Why is rent in Dublin rising so rapidly and by so much? There are now parts of the city centre that are more expensive than central London, a city with more facilities and more justification for a high cost of living. Mathieu argued that it was a blend of different causes that all come down to a serious flaw in the running of Irish society: “It’s partly an issue of supply and demand, not just from students but from international workers and the general trend of rural depopulation; other large cities in Ireland have high rents for some of the same reasons. I think also a large problem is the outdated idea of how Irish families/housing works: most of the housing I’m aware of is large single-family houses on a plot of grass, I assume because the expectation or the ideal tenant is a nuclear family with several children. I think there’s an expectation that families don’t want to live in higher-density urban housing like apartment blocks, or those who do/will are unattractively low-income. I think there’s also a historic, Catholic-flavoured, outdated expectation that your average renter is a nuclear family with children, a student looking for cheap academic-year digs so they can go back to Mammy and Daddy down the country every weekend, or a single yuppie professional working at some well-paid multinational – everyone else is highly suspicious and an unattractive tenant.”

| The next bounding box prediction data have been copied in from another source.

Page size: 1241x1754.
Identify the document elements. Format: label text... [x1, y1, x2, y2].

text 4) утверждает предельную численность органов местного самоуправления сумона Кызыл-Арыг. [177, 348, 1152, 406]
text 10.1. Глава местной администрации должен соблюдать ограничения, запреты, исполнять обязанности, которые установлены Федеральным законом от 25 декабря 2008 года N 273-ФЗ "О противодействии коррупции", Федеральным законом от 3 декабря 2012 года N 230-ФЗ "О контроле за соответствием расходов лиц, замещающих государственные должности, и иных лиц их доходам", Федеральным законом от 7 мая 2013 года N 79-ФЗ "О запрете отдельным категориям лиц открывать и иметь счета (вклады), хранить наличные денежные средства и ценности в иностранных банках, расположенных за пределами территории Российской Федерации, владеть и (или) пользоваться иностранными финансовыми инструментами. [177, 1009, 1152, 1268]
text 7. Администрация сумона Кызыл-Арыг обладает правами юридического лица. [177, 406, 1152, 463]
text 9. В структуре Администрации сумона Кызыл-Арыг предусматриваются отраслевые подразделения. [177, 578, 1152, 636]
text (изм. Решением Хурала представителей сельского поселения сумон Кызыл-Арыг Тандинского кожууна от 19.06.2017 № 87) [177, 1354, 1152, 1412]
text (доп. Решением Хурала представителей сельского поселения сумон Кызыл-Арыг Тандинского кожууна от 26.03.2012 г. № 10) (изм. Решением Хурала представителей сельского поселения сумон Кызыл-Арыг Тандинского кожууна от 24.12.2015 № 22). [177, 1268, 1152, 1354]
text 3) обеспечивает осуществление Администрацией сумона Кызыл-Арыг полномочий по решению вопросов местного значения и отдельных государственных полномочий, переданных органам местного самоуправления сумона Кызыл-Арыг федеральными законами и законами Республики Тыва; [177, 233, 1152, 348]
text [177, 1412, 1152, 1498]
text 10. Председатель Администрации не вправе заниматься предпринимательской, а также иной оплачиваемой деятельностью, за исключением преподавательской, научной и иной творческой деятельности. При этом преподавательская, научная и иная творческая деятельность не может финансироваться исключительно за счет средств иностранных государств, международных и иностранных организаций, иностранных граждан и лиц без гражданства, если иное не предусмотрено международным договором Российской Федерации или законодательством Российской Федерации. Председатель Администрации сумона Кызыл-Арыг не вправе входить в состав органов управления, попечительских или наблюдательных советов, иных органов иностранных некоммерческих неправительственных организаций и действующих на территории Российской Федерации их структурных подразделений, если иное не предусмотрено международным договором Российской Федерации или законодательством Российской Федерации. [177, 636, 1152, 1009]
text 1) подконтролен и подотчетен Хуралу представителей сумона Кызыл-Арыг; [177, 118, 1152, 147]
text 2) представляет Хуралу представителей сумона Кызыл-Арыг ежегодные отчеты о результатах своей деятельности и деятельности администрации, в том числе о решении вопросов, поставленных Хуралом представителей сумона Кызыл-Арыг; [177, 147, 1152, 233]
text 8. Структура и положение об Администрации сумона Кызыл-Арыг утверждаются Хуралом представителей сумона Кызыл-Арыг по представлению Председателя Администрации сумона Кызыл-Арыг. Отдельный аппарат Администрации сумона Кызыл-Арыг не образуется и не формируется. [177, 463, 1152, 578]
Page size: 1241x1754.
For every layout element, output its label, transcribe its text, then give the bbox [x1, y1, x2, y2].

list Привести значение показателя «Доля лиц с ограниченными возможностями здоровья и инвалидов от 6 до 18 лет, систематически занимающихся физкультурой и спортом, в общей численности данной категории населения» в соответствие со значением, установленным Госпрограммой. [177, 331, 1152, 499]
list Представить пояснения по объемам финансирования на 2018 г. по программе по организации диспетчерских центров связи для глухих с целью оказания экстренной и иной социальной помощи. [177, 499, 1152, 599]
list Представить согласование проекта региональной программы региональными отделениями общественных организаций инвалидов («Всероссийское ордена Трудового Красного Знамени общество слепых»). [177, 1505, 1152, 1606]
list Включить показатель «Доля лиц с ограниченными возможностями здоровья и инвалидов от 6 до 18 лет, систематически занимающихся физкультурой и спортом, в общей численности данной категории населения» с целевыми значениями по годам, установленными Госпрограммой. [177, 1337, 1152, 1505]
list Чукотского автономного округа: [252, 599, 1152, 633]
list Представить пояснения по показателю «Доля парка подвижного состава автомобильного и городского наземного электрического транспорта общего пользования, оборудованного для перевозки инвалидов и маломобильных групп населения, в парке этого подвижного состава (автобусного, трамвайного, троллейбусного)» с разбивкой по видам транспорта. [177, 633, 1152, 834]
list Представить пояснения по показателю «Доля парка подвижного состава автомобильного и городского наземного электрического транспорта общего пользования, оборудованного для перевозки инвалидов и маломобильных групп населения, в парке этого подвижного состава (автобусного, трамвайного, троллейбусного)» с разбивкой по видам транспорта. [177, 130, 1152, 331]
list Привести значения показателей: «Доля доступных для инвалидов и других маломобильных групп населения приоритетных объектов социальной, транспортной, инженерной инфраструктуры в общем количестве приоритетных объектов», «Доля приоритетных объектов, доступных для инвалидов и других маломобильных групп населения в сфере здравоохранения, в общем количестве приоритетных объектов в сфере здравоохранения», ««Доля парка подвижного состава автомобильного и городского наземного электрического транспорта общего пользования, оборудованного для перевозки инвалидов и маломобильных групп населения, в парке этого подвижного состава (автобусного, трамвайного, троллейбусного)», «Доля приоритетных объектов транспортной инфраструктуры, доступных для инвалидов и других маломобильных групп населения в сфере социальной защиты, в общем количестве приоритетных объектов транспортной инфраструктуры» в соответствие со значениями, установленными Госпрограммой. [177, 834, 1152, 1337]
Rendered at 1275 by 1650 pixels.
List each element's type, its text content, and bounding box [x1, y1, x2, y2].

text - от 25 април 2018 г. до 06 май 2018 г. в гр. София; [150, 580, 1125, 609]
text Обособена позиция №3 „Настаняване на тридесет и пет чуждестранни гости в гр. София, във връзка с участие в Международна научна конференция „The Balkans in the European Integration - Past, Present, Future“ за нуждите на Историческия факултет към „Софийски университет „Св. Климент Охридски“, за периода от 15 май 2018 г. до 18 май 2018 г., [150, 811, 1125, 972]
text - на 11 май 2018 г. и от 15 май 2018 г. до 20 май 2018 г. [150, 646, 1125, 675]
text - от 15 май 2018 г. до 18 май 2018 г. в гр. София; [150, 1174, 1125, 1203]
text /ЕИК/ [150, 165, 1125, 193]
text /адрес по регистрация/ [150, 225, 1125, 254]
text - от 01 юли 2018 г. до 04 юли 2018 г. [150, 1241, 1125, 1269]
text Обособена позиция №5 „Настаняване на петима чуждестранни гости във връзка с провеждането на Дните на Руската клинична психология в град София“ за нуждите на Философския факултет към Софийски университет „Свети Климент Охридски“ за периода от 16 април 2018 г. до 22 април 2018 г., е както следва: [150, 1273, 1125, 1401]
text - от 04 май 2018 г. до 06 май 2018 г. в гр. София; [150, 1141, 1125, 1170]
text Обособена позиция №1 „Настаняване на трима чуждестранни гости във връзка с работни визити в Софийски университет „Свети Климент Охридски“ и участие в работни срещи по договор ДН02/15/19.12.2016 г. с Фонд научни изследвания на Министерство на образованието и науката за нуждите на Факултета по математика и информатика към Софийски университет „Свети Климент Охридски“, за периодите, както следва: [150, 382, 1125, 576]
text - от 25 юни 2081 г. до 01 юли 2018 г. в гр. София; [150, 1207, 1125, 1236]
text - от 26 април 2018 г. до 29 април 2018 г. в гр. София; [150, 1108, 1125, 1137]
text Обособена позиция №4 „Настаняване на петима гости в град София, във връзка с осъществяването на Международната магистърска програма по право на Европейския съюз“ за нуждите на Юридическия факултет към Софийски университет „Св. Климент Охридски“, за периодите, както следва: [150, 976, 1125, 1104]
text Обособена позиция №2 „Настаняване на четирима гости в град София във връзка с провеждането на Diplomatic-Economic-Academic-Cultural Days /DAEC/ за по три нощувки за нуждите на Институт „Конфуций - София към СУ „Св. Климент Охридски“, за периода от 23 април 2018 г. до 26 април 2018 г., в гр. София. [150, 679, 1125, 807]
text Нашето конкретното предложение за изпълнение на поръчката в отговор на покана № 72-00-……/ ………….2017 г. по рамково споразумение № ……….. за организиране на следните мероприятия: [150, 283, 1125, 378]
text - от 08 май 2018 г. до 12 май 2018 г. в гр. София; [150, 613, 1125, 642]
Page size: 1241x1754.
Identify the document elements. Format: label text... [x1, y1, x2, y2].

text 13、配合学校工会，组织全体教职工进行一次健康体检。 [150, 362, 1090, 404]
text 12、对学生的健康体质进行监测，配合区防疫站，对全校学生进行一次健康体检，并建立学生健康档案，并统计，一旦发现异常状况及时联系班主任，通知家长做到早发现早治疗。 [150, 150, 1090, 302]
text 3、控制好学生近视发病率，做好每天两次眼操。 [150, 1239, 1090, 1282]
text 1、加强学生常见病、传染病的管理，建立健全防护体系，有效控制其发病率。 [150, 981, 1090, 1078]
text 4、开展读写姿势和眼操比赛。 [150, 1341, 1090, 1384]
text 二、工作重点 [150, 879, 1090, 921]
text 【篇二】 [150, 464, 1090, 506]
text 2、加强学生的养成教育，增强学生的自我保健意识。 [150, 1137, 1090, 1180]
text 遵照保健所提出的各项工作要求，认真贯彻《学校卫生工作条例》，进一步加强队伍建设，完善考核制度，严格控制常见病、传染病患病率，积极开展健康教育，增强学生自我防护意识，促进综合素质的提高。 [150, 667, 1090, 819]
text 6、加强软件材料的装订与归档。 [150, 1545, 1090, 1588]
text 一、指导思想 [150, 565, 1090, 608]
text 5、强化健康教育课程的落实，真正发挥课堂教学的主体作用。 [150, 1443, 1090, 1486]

The narrative of cowboy builders and absentee developers still lingers in the minds of those who remember how quickly permission was given for “luxury semi-detached houses” to be built outside small villages, and how quickly those exterior walls collapsed in on themselves when the contractors declared bankruptcy.
“Developers are inadequately incentivised to build affordable housing, and face absolutely no consequences from reneging on actually building the proportion of affordable housing they agree to. Landlords are incentivised in a host of ways to avoid renting to lower-income people and students, and are able to screen out ‘undesirable’ tenants without actually violating anti-discrimination legislation by strategic use of coded language, etc. There’s no push back from the government, given that a huge proportion of them are landlords themselves, and they also don’t fear being voted out, so there is no effective leverage or cudgel from the people who urgently need housing and can’t get it.”